··· Passage for review ···

Arc Forum | Pattern Matching in Arc: now with the pat-match: modifier

Arc Forum

Pattern Matching in Arc: now with the pat-match: modifier

13 points by almkglor 6345 days ago | 28 comments

fn, rfn, afn, def, mac, etc. now have a pat-match: modifier.

To use:

   (require "lib/defpat.arc")
   (pat-match:afn
                ((x . xs))      (cons (+ 1 x) (self xs))
                (())            nil)

Get it off nex-3's arc-wiki.git ^^

2 points by drcode 6345 days ago | link

I don't know what it is, but pattern matching like this just doesn't feel very "arcy" to me (and I'm not claiming my ideas are superior or anything...)

I think it has to do with the fact that Haskell uses pattern matching as a comprehensive way for defining all functions. Using a pattern matching library in arc means that for every function I write I would have to decide whether to use the pattern matching definition, or a regular definition, which feels inelegant...

I think an argument could be made to make pattern matching (very much like this) the default behavior for all arc functions... but short of that, I, personally, would probably not use a library like this very often...

However, it looks like an elegant implementation of the concept, so if I had to ever write some code with extremely hairy destructuring I definitely might change my mind an use it in a limited section of code...

-----

7 points by almkglor 6345 days ago | link

> if I had to ever write some code with extremely hairy destructuring I definitely might change my mind an use it in a limited section of code...

··· Stored data ···

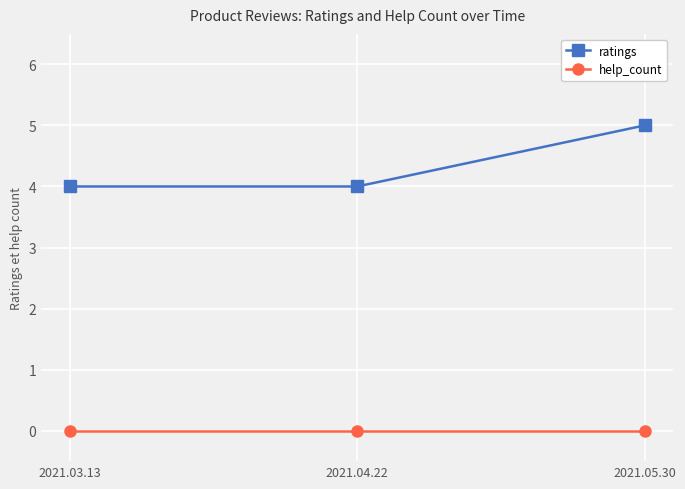

Between 2021.04.22 and 2021.05.30, which series saw the biggest shift?

ratings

···

**Instruction A**
Translate this sentence from the Arc Forum thread into Spanish: "I think it has to do with the fact that Haskell uses pattern matching as a comprehensive way for defining all functions."
**Instruction B**
Which forms does the opening post of the Arc Forum thread explicitly name as now having a pat-match: modifier? List each one.
**Instruction C**
Reproduce the passage of the Arc Forum thread between "2 points by" and "this very often...", inclusive.

**Solution A**
Creo que tiene que ver con el hecho de que Haskell usa la coincidencia de patrones como una forma integral de definir todas las funciones.

**Solution B**
fn, rfn, afn, def, mac

**Solution C**
2 points by drcode 6345 days ago | link

I don't know what it is, but pattern matching like this just doesn't feel very "arcy" to me (and I'm not claiming my ideas are superior or anything...)

I think it has to do with the fact that Haskell uses pattern matching as a comprehensive way for defining all functions. Using a pattern matching library in arc means that for every function I write I would have to decide whether to use the pattern matching definition, or a regular definition, which feels inelegant...

I think an argument could be made to make pattern matching (very much like this) the default behavior for all arc functions... but short of that, I, personally, would probably not use a library like this very often...